**ACTIVITY:**
Lines in the records below that contain the word "Test" must each be copied.

**RECORDS TO PROCESS:**

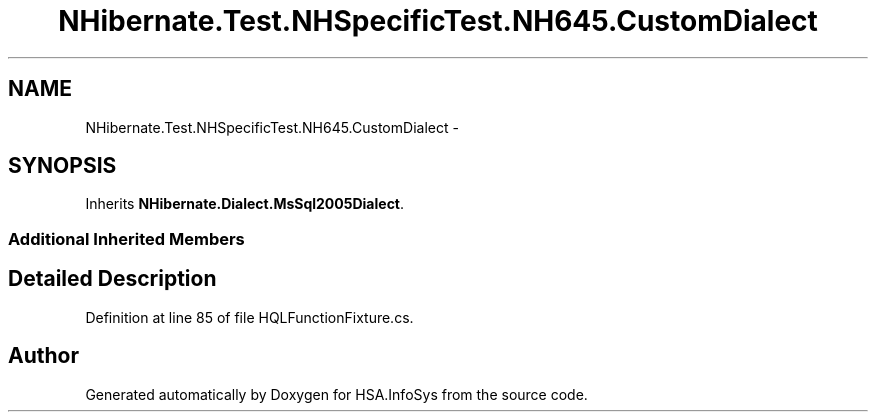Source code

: .TH "NHibernate.Test.NHSpecificTest.NH645.CustomDialect" 3 "Fri Jul 5 2013" "Version 1.0" "HSA.InfoSys" \" -*- nroff -*-
.ad l
.nh
.SH NAME
NHibernate.Test.NHSpecificTest.NH645.CustomDialect \- 
.SH SYNOPSIS
.br
.PP
.PP
Inherits \fBNHibernate\&.Dialect\&.MsSql2005Dialect\fP\&.
.SS "Additional Inherited Members"
.SH "Detailed Description"
.PP 
Definition at line 85 of file HQLFunctionFixture\&.cs\&.

.SH "Author"
.PP 
Generated automatically by Doxygen for HSA\&.InfoSys from the source code\&.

**YOUR SOLUTION:**
: .TH "NHibernate.Test.NHSpecificTest.NH645.CustomDialect" 3 "Fri Jul 5 2013" "Version 1.0" "HSA.InfoSys" \" -*- nroff -*-
NHibernate.Test.NHSpecificTest.NH645.CustomDialect \- 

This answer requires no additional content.